The relationship between sibship size and intelligence is not that simple. Photo: Wavebreakmedia
The relationship between sibship size and intelligence is not that simple. Photo: Wavebreakmedia

For many years, researchers have been interested in whether there is a correlation between the number of siblings in a family and the children's intelligence. Two recent researchers in this field are Linda Wänström, lecturer in statistics and previously employed at the Department of Statistics, Stockholm University, and Gebrenegus Ghilagaber, professor and head of the Department of Statistics.

Linda Wänström, who wrote part of her thesis on the subject, tell us that observational studies are necessary to investigate the correlation.  This is because it is not possible, of course, to carry out experiments where you say to one group of families not to have any more children, and to others that they should have more children, to see if there are changes in the children's intelligence.

Instead, we must make measurements of children with different numbers of siblings, and compare results between them.

"And even then we don't know what influenced the differences, or if they would have been the same if they had not had more siblings. So there are many methodological problems here," says Linda Wänström.

More siblings - but no decrease in cognitive ability

In order to draw causal conclusions and demonstrate cause-and-effect, which can normally only be done with experiments, we need to use the right statistical methods. Gebrenegus Ghilagaber had previously worked with such methods, and he and Linda Wänström worked together to implement them to the relationship between the number of siblings and their intelligence. The result is presented in the article, "Adjusting for selection bias in assessing the relationship between sibship size and cognitive performance", published in the Journal of the Royal Statistical Society - Series A (Statistics in Society).

The data that were used are from a study that made measurements on thousands of families in the United States between 1979 and the 2010s. The data here were taken from the period 1986 to 2006.

Selection bias occurs when parents who decide to have large, or small, families differ systematically from the rest of the population of parents, according to the article. Thus, they are not a representative sample of the whole population of parents.

Gebrenegus Ghilagaber. Photo: Department of Statistics
Gebrenegus Ghilagaber. Photo: Department of Statistics

"After we had applied a model that takes the selection bias into account, we found that it is not actually true that cognitive ability decreases with the size of a family," says Gebrenegus Ghilagaber.

Disentangling cause and effect

More siblings do not automatically bring about lower intelligence in children. Instead of a simple causal link, there are more complex relationships that are intertwined.

Gebrenegus Ghilagaber explains that the decision to have more children in itself may be correlated to the family's characteristics, such as education, income and the parents' age. Mothers who were older when they had their first child were less inclined to have more children, for example.

The study also shows that families with children who perform below average are over-represented among families with more children. The reverse also applies: families with children who perform above average are over-represented among families with fewer children. This is where the selection bias arises:

"You can't just say that one affects the other, you have to realise that both affect each other," explains Gebrenegus Ghilagaber.
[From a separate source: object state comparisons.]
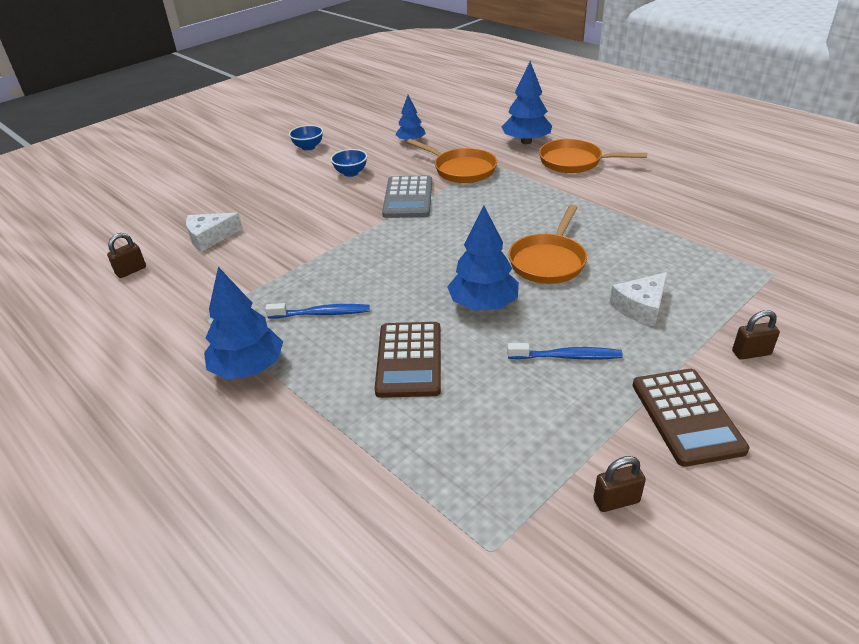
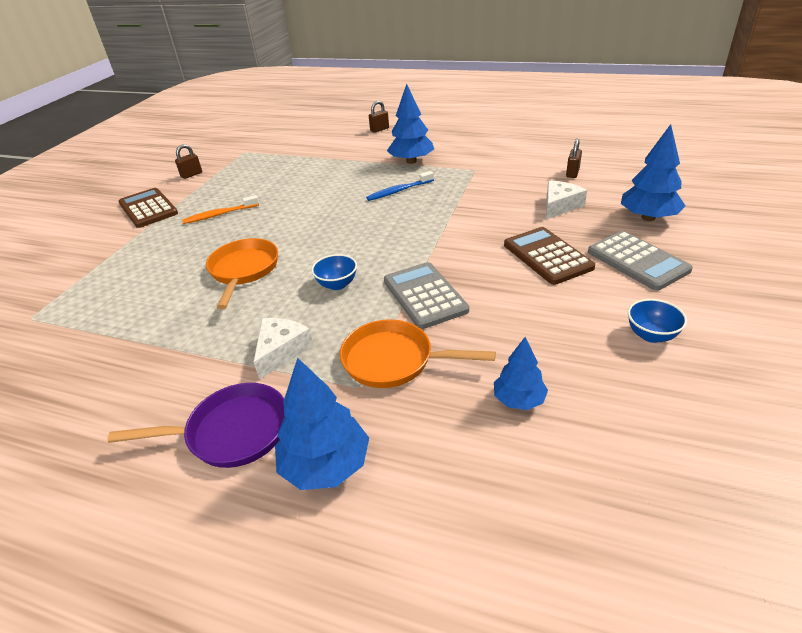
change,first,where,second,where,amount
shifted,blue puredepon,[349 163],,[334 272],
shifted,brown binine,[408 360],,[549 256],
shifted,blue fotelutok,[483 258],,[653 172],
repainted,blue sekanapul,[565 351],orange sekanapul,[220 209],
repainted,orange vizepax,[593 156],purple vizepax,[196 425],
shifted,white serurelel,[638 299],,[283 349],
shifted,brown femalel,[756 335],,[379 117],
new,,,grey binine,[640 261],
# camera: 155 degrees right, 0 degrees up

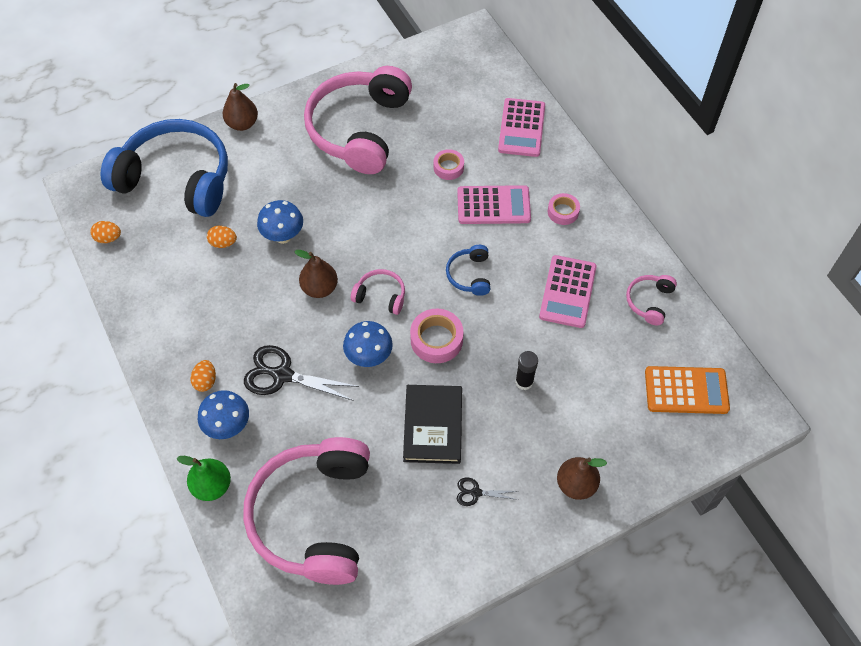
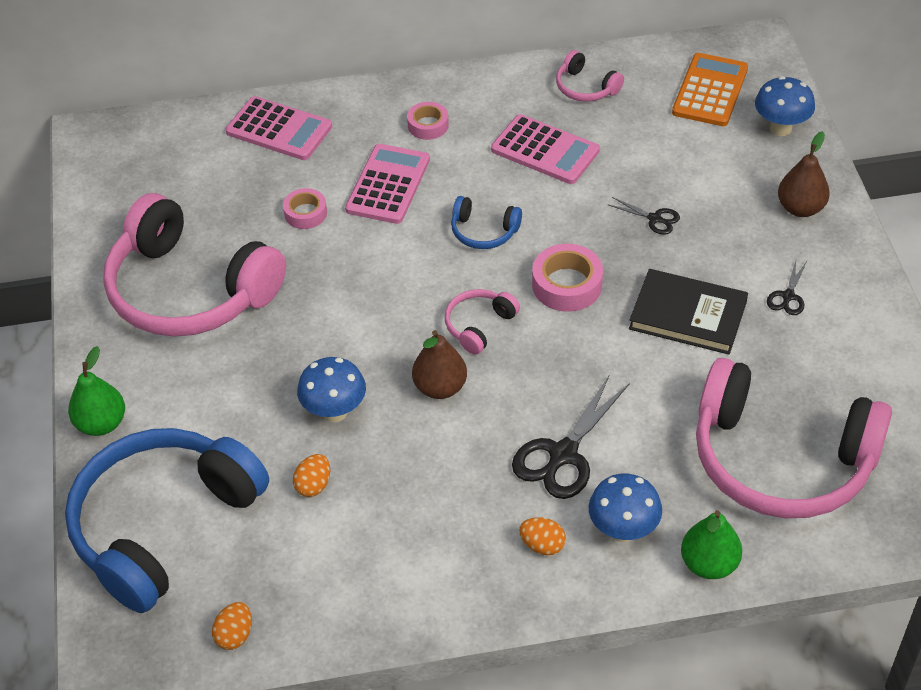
change,first,where,second,where,amount
repainted,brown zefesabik,[240 107],green zefesabik,[96 391],
shifted,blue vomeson,[368 344],,[785 106],
swapped,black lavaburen,[526 370],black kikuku,[644 216],
# camera: 70 degrees left, 10 degrees down

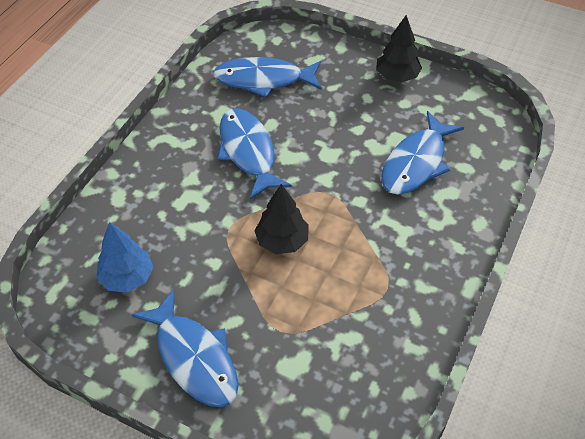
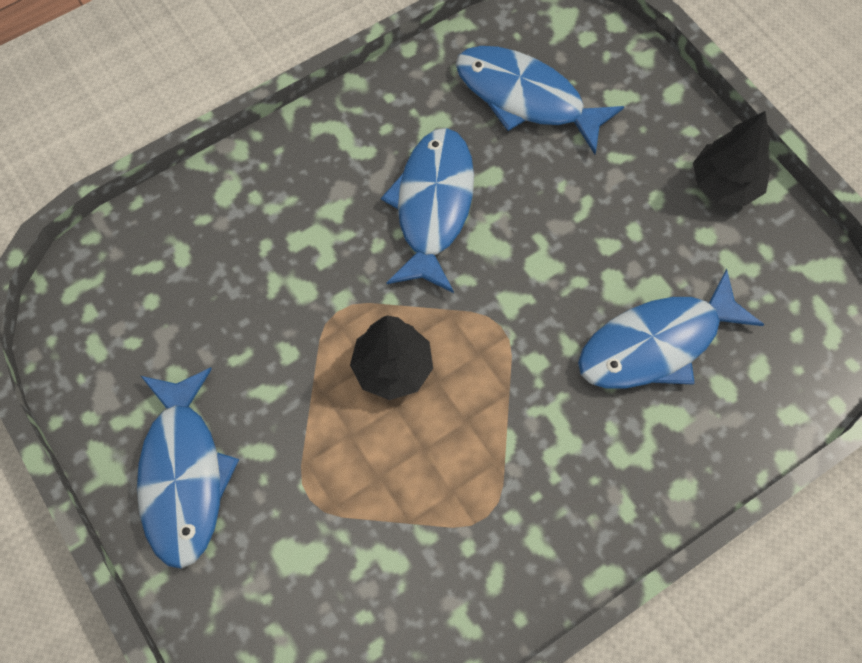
change,first,where,second,where,amount
gone,blue fotelutok,[124 257],,,
# camera: 30 degrees right, 15 degrees up

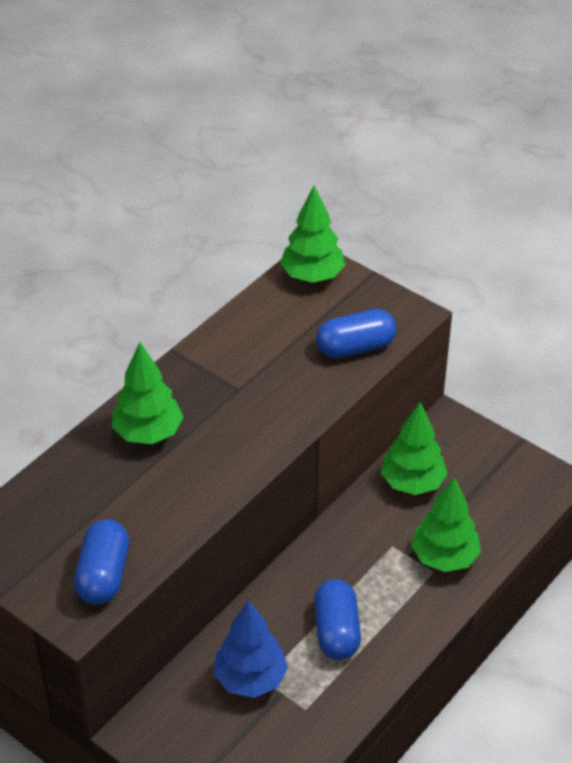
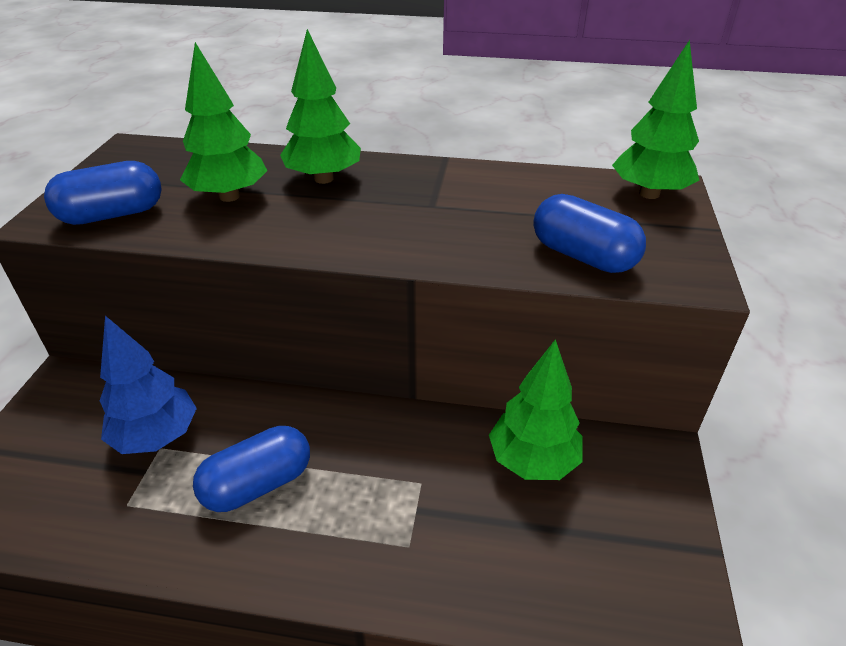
change,first,where,second,where,amount
shifted,green fotelutok,[446 524],,[223 122],
# camera: 60 degrees right, 5 degrees down

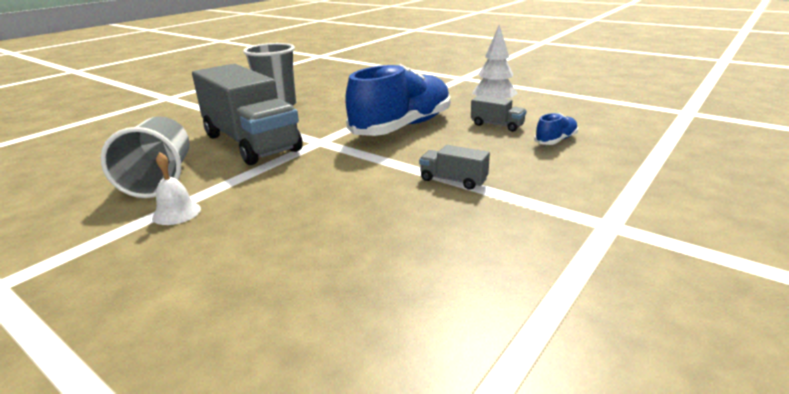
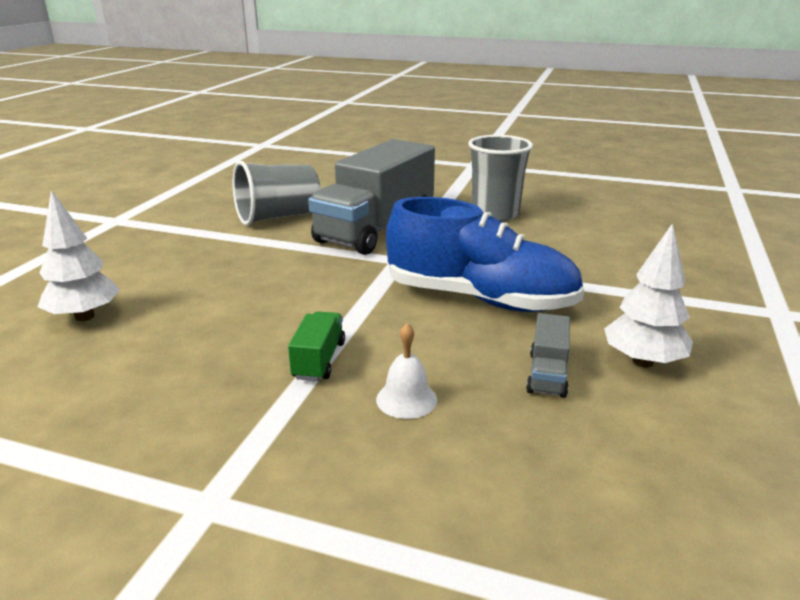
change,first,where,second,where,amount
shifted,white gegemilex,[176 188],,[406 371],
repainted,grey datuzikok,[454 167],green datuzikok,[316 346],
gone,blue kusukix,[556 129],,,
new,,,white fotelutok,[79 255],
# camera: 70 degrees right, 0 degrees up

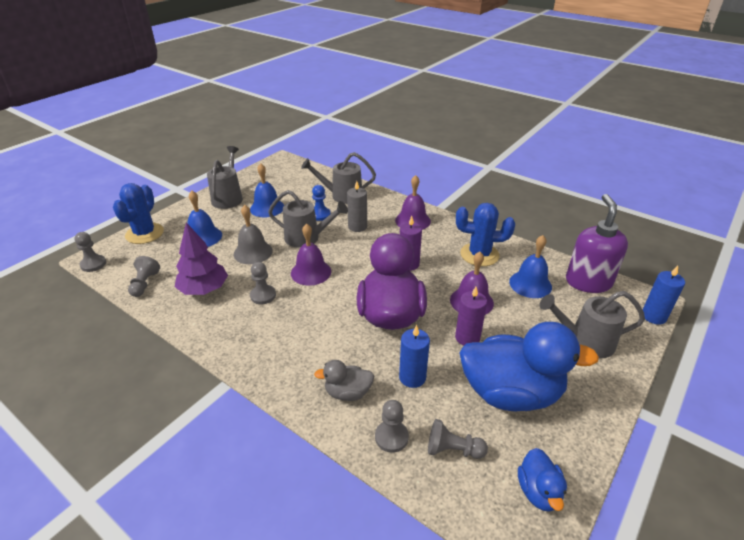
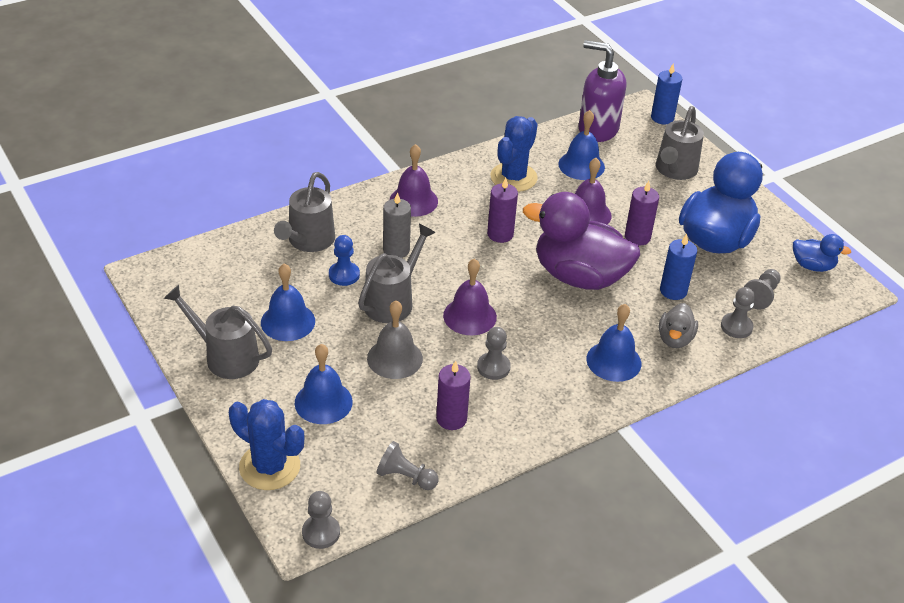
change,first,where,second,where,amount
swapped,purple fotelutok,[201 258],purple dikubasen,[453 395],
new,,,blue gegemilex,[613 343],
# camera: 70 degrees left, 5 degrees up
Here is how the method works

The method we use to check for selection bias is called "multiprocess-multilevel modelling". It means that you evaluate parameters from two statistical models simultaneously. One model (the process) is about the cognitive performance of children, while the other is about the family's inclination to have more children. In this way, the selection bias is taken into account.

Linda Wänström believes that the most important conclusion from this study is showing that when you are dealing with observational data, it is difficult to trust the effects you obtain - there may be methodological errors, or selection bias, or both.

"Using this method we can avoid some of the errors. Even if it is not possible to control all the factors, we still believe it is better than not doing it."